Extracted text:

MLS: Los Angeles at Orlando City, 2 p.m. Saturday, Ch. 9. Orlando City has started the season well at home, winning all three of its games at its new downtown stadium. Los Angeles, meanwhile, has struggled a little so far in the post-Bruce Arena era, with two losses to start the year and an ugly 4-2 loss at Vancouver already in the books.


NWSL: Orlando at Portland, 2 p.m. Saturday, Lifetime. Tobin Heath (injury) and Alex Morgan (foreign contract) won’t play in this match, which has shorn the season-opening match of some of its star power. That said, there’s no better atmosphere in women’s soccer than the Providence Park cauldron in Portland.


Premier League: Chelsea at Manchester United, 10 a.m. Sunday, NBCSN. It’s crunch time in the Premier League, with six or seven games left for most of the league. Chelsea, with a seven-point lead at the top, doesn’t want Tottenham to get any closer. Man United, in fifth place, needs a string of good results to climb back into the top four.


Liga MX: Monterrey at Toluca, noon Sunday, Univision. Toluca surprised everyone by climbing to the top of the Clausura standings, but an ugly midweek loss to lowly Cruz Azul has fans wondering anew about Toluca’s bona fides. Monterrey, lurking in third place, might be able to take over the top spot if it can win away against the Red Devils.

Exercise data:
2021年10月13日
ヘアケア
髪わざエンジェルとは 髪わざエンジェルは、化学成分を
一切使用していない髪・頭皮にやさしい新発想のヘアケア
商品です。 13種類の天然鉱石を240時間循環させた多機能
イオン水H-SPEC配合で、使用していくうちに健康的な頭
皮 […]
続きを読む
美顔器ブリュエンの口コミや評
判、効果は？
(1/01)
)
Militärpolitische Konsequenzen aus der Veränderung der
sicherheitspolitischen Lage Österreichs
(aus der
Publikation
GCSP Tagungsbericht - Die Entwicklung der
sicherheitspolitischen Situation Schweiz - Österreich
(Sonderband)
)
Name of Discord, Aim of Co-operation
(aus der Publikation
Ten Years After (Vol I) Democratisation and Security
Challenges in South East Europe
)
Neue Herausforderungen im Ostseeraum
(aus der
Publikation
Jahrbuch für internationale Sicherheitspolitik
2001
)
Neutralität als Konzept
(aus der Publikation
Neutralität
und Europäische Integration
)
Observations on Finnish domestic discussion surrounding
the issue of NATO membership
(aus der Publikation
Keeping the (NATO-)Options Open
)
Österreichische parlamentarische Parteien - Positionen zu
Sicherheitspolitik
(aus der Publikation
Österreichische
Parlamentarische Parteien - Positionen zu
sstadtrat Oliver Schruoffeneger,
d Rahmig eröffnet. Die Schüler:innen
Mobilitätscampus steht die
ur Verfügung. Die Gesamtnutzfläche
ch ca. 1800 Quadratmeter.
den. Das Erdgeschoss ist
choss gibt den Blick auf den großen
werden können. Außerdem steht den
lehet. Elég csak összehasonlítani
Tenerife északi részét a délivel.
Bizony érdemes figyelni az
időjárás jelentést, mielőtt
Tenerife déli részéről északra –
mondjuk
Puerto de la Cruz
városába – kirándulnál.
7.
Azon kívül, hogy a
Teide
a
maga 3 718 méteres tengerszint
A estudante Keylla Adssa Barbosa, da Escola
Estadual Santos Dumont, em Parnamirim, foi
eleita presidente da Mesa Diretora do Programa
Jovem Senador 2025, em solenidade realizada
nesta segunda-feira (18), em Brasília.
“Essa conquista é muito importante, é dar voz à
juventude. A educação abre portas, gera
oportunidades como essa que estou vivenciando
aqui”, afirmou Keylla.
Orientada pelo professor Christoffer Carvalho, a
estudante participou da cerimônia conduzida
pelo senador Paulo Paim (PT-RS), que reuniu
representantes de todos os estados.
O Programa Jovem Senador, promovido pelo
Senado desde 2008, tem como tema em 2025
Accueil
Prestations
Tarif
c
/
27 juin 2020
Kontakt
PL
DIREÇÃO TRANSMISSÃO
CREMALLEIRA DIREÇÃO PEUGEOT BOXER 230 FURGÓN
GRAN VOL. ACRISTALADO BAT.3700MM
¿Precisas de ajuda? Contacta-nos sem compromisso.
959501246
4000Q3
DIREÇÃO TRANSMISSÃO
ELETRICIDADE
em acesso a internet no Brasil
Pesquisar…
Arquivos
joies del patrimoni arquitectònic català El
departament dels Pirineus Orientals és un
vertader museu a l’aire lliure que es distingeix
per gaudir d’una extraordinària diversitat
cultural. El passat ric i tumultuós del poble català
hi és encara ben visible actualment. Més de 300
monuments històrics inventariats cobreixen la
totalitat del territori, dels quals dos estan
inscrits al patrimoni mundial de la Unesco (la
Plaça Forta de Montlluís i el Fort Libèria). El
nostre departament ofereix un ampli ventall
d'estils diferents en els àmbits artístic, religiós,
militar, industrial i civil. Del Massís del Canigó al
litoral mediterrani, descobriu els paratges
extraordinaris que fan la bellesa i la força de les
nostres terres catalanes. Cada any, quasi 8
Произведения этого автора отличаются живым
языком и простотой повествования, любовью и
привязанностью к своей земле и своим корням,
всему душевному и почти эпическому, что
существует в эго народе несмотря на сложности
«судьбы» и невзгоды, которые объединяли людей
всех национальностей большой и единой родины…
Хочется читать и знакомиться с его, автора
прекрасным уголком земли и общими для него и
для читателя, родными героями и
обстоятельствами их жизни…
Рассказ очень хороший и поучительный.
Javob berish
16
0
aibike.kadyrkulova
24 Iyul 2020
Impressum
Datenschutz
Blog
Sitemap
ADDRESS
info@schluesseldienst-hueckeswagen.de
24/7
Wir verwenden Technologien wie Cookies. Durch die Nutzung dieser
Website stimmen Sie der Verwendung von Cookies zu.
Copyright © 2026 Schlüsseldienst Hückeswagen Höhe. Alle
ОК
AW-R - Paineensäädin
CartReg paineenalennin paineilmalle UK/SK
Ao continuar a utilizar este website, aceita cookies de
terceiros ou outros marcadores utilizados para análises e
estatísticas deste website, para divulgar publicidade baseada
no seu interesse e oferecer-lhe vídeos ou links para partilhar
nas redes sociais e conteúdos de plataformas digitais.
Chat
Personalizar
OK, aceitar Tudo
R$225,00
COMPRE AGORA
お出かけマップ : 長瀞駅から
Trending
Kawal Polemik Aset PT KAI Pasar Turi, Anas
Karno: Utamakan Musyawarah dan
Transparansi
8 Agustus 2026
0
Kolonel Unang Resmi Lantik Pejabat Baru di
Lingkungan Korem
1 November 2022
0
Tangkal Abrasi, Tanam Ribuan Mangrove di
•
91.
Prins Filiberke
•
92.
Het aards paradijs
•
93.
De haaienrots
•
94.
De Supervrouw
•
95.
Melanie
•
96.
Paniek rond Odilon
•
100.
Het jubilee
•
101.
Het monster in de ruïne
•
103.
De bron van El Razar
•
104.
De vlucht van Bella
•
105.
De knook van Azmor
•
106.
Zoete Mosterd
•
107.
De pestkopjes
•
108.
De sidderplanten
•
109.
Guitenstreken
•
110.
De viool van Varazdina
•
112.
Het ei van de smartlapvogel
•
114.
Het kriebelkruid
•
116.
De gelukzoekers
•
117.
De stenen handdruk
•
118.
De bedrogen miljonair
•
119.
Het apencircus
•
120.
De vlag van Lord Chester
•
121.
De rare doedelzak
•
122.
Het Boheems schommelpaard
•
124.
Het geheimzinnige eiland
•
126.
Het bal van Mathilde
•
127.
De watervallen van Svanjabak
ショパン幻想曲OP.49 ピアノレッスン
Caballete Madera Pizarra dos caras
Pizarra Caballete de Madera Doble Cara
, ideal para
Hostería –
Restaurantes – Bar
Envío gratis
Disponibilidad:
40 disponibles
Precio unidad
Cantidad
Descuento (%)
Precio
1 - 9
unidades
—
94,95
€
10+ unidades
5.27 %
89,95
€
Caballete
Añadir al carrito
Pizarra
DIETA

What the task requires: According to the soccer listings, which network is showing Chelsea at Manchester United? The lines have no connection to the soccer listings.

Final answer: NBCSN.